4. Even if the Little Sisters of the Poor loses, its employees won't get contraception coverage.

There has been much fretting about the Little Sisters of the Poor, one of the employers that has sued. They are an order of nuns that own numerous nursing homes across the country, and some people are up in arms about whether their health plan should have to cover contraception. It should. The Little Sisters of the Poor employs people of all faiths in secular jobs — nurses, dishwashers, social workers — and these employees shouldn’t have a benefit taken away from them because of their employers’ religious beliefs. But the bottom line is that the government cannot require the Little Sisters' health plan to cover contraception coverage even if they lose. Why? The Little Sisters have a so-called “church” plan, which means that they are effectively exempt from the contraception requirement. So it’s hard to understand what all the fuss is about.

Blocking contraception coverage — which is guaranteed by law — is sex discrimination.

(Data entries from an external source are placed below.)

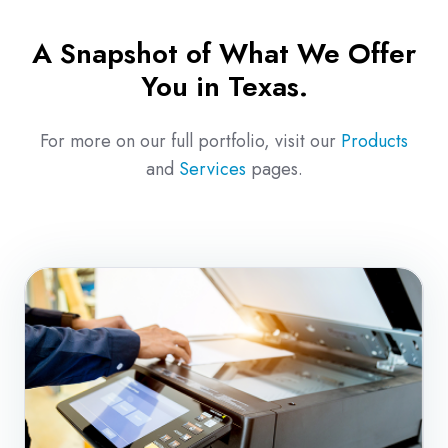
A Snapshot of What We Offer
You in Texas.
For more on our full portfolio, visit our
Products
and
Services
pages.
Copiers
&
Multifunction
Print
Solutions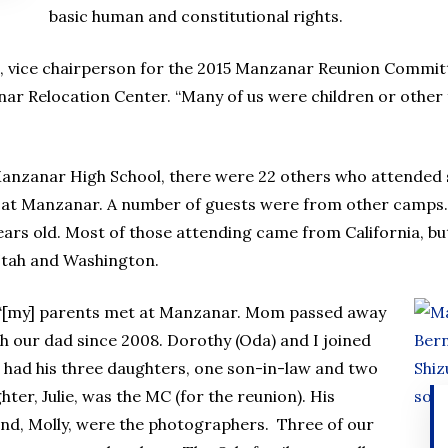
basic human and constitutional rights.
 vice chairperson for the 2015 Manzanar Reunion Committe
ar Relocation Center. “Many of us were children or other 
 Manzanar High School, there were 22 others who attended 
 at Manzanar. A number of guests were from other camps.
ars old. Most of those attending came from California, bu
Utah and Washington.
 “[my] parents met at Manzanar. Mom passed away
h our dad since 2008. Dorothy (Oda) and I joined
 had his three daughters, one son-in-law and two
er, Julie, was the MC (for the reunion). His
iend, Molly, were the photographers. Three of our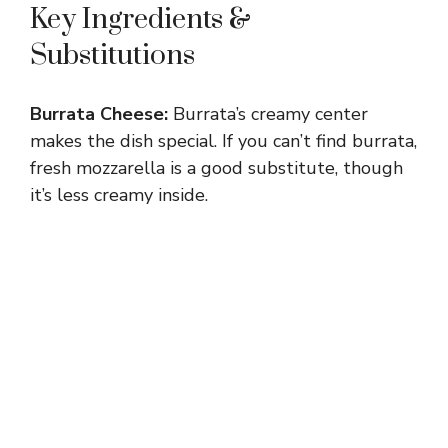
Key Ingredients &
Substitutions
Burrata Cheese:
Burrata’s creamy center
makes the dish special. If you can’t find burrata,
fresh mozzarella is a good substitute, though
it’s less creamy inside.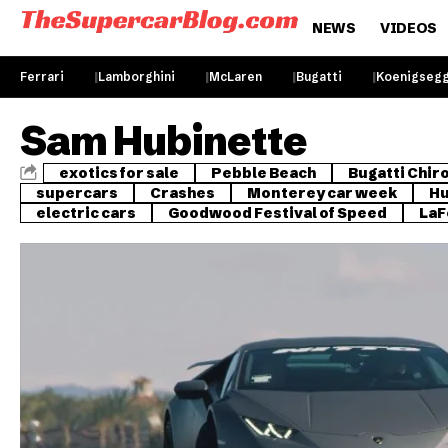
NEWS
VIDEOS
Ferrari
Lamborghini
McLaren
Bugatti
Koenigseg
Sam Hubinette
exotics for sale
Pebble Beach
Bugatti Chir
supercars
Crashes
Monterey car week
Hu
electric cars
Goodwood Festival of Speed
LaF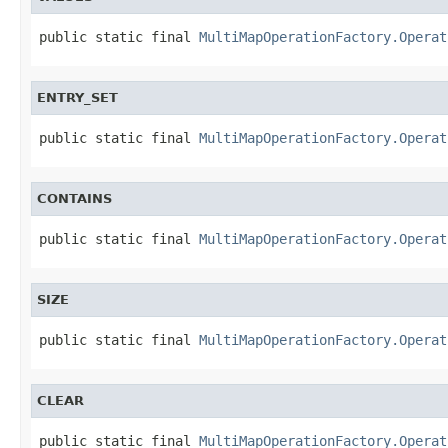
public static final 
MultiMapOperationFactory.Operat
ENTRY_SET
public static final 
MultiMapOperationFactory.Operat
CONTAINS
public static final 
MultiMapOperationFactory.Operat
SIZE
public static final 
MultiMapOperationFactory.Operat
CLEAR
public static final 
MultiMapOperationFactory.Operat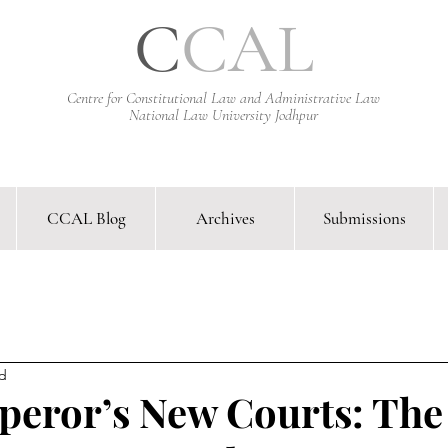
C
CAL
Centre for Constitutional Law and Administrative Law
National Law University Jodhpur
CCAL Blog
Archives
Submissions
arative Constitutional Law & Administrative Law Journal &
ad
eror’s New Courts: The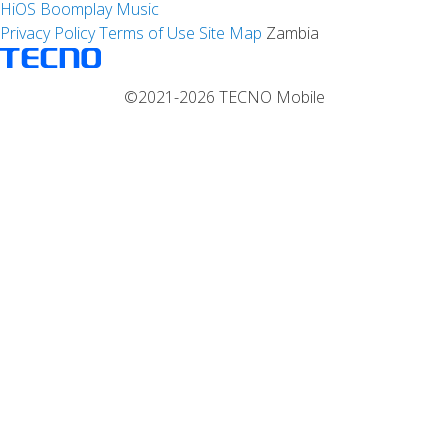
HiOS
Boomplay Music
Privacy Policy
Terms of Use
Site Map
Zambia
©2021-2026 TECNO Mobile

What’s it called when bosses try to use their religious beliefs to block their female employees’ contraception coverage? Discrimination, plain and simple. Women already pay more for health care than men. And contraception is crucial for women’s equal participation in society. Being able to decide whether and when to have children has a direct effect on women’s ability to make their own paths in terms of their schooling, their careers, and their families. The federal contraception benefit was put in place precisely for these reasons: to further women’s equality. If the employers prevail in these cases, their employees will be denied a benefit guaranteed by law. Countless women will literally be paying for their employers’ beliefs. Religious liberty is a fundamental value, and one that we fight for here at the ACLU. But religious freedom doesn’t give employers the right to discriminate against their female employees.